When you are a parent of disability you waffle between shameless optimism of what your child can or could do, and utter despair for what they are unable to do. And at some point in your journey, you hit the brick wall of reality.
I have definitely hit that brick wall of reality and am finding it painful. Sophia is eleven and in grade six. There are moments when she seems like a ‘typical’ eleven year old girl. Sophia knows all the words to any Selena Gomez song, she wants to wear ‘big’ girl clothes, paint her toe nails. She wears deodorant, has her first bra and definitely has eleven year old girl emotional break downs!
Sophia loves to help out in the kitchen and goes shopping with me, following the grocery list with determination. We have real conversations about what kind of vegetables we need for dinner and what apples are our favourite. She can choose between cheddar or mozzarella, cold ham or turkey. Sophia loves to read the ingredients in the food we pick out and fervently announces to anyone walking by the percentage of sugar indicated on the side package.

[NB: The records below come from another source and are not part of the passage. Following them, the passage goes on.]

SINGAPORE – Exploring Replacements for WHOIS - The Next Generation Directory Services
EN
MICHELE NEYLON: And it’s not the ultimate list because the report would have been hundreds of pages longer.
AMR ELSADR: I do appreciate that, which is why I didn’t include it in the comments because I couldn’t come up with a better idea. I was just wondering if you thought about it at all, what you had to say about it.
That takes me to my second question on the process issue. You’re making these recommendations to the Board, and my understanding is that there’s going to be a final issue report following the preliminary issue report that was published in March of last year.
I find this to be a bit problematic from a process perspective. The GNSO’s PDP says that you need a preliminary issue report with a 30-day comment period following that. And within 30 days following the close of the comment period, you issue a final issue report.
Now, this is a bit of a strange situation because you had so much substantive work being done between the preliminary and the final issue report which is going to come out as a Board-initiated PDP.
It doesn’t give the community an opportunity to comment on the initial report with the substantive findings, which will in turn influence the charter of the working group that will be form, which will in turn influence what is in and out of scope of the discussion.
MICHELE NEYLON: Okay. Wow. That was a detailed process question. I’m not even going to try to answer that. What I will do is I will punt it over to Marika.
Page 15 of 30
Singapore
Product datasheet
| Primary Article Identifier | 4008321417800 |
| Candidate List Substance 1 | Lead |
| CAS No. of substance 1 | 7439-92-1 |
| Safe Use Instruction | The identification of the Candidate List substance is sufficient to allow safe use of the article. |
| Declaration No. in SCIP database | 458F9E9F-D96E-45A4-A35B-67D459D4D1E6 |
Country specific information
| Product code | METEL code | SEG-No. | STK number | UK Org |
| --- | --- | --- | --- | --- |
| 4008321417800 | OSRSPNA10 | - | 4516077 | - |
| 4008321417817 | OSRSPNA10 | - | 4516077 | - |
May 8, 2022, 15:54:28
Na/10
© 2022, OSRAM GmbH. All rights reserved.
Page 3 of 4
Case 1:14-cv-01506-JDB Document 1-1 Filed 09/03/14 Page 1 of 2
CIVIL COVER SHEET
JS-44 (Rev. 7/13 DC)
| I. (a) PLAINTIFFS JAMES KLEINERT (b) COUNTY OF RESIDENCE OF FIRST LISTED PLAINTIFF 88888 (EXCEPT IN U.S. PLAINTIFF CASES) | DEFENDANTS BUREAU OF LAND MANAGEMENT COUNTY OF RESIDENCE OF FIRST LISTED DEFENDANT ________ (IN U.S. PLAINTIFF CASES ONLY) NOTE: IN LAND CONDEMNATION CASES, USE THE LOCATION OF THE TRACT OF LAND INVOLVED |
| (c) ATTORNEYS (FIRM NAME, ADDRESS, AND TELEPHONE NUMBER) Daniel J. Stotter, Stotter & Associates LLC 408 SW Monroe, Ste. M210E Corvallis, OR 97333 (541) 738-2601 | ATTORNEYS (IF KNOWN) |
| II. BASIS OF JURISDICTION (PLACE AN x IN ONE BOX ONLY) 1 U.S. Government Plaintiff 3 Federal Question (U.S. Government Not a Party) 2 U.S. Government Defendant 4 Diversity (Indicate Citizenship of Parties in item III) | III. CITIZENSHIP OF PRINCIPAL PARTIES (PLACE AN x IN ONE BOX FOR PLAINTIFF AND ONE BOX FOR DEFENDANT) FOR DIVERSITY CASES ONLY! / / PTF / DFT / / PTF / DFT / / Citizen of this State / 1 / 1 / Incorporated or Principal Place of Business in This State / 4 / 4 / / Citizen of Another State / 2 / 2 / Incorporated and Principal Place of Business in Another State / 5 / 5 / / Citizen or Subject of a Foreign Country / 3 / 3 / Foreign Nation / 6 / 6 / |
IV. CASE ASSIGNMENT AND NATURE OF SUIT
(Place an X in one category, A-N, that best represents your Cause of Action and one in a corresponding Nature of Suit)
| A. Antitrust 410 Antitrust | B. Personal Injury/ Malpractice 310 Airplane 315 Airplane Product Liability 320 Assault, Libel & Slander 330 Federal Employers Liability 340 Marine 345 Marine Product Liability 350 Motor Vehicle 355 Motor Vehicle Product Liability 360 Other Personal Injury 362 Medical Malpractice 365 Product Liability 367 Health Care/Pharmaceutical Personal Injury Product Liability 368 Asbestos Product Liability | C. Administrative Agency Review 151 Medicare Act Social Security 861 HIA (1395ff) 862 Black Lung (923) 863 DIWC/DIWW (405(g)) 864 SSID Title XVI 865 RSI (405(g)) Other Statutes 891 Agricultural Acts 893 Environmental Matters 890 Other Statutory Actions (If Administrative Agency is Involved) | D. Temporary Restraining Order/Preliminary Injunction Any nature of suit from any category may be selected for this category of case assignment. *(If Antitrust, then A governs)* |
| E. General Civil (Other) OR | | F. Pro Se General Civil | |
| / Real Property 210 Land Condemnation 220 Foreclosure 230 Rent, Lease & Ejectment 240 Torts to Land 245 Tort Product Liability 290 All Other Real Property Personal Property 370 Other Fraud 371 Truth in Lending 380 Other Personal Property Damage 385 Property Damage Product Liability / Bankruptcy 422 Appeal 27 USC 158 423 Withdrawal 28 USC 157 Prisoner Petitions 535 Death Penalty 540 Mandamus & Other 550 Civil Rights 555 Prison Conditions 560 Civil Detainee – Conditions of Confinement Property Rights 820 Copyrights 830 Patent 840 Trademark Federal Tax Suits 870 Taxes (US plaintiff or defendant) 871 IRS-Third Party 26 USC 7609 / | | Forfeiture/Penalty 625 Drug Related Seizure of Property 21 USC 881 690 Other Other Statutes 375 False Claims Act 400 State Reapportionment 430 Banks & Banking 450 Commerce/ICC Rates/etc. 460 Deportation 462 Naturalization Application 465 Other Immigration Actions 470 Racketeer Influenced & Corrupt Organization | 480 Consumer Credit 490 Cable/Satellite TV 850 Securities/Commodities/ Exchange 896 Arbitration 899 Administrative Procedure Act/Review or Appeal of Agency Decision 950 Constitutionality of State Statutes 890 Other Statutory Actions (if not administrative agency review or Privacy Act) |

In these moments walking up and down the aisles, I have shameless optimism that my daughter will grow up and develop into an independent, self reliant woman. That she will have completed her education, have a good job, a social life, and share her home with close friends/roommates. That she will manage her own bank account and perhaps, fall in love, have children of her own.
Slam! There is that damn brick wall. OUCH! It hurts…
Sophia is estimated to be about the developmental age of a four year old. I would say it rings true in that her favorite show is still Barney, and she laughs uncontrollably watching Sesame Street on her iPad. We still have to cut up her food, bath her, and there are moments like tonight at dinner, when she really does not understand the context of the conversation. This typically leads to her brothers laughing and Sophia sitting there with indignation, thinking she knows the answer and is right; a blend of the eleven year old girl and a developmentally four year old child.

Sophia is still so very much infantile. Her emotional maturity is that of a two year old and she still requires so much assistance, twenty four hours a day. This is an aside to the comprehensive medical care she requires; the injections every three hours, the round the clock medications, the skin care, the assistance she needs physically to complete so many basic tasks like bathing, dressing, going to bed, even needing assistance walking up and down stairs. *Note, Sophia ended up in emergency the other day when she fell down a flight of stairs and suffered a major concussion when in the care of someone else who didn’t hold her hand.
The worry, the angst, the fear of her every day never mind her future, hangs over my head like an anvil.
No one can look into your eyes and assure you everything is going to be ok, be alright. Because the reality, that friggen brick wall is right there in front of you. You try to blast your way through, ram it over and over, try to climb it even. And time and time again, you are met with the cold hard truth that when you have a child, are a parent of disability, that there just may be a line in the sand…that the wall isn’t going to move. It is there to stay.
That isn’t to say you can’t make a wonderful garden around it, that you can’t create beautiful graffiti on it’s cold grey. That others can’t come to the wall and sit and enjoy it with you, your child. Because you can…and for your own emotional well being, and for the quality of life of your child, you need to.
Helen Keller said, “I seldom think of my limitations, and they never make me sad. Perhaps there is a touch of yearning at times; but it is vague, like the breeze among flowers.”
It is something I have yet to learn as a parent of disability; to only yearn for what Sophia can do, will do. And not think of limitations, not feel sad. For me, that breeze comes in wind storms, still.
Yet, at the end of the day when I am getting Sophia ready for bed and she tells me exactly how many days are left before a special occasion, or in the morning when she proclaims as usual, that it is going to be a sunny day because she can see that one tiny crack in the clouds…that storm settles into a breeze and I know I am among a flower. It feeds my shameless optimism.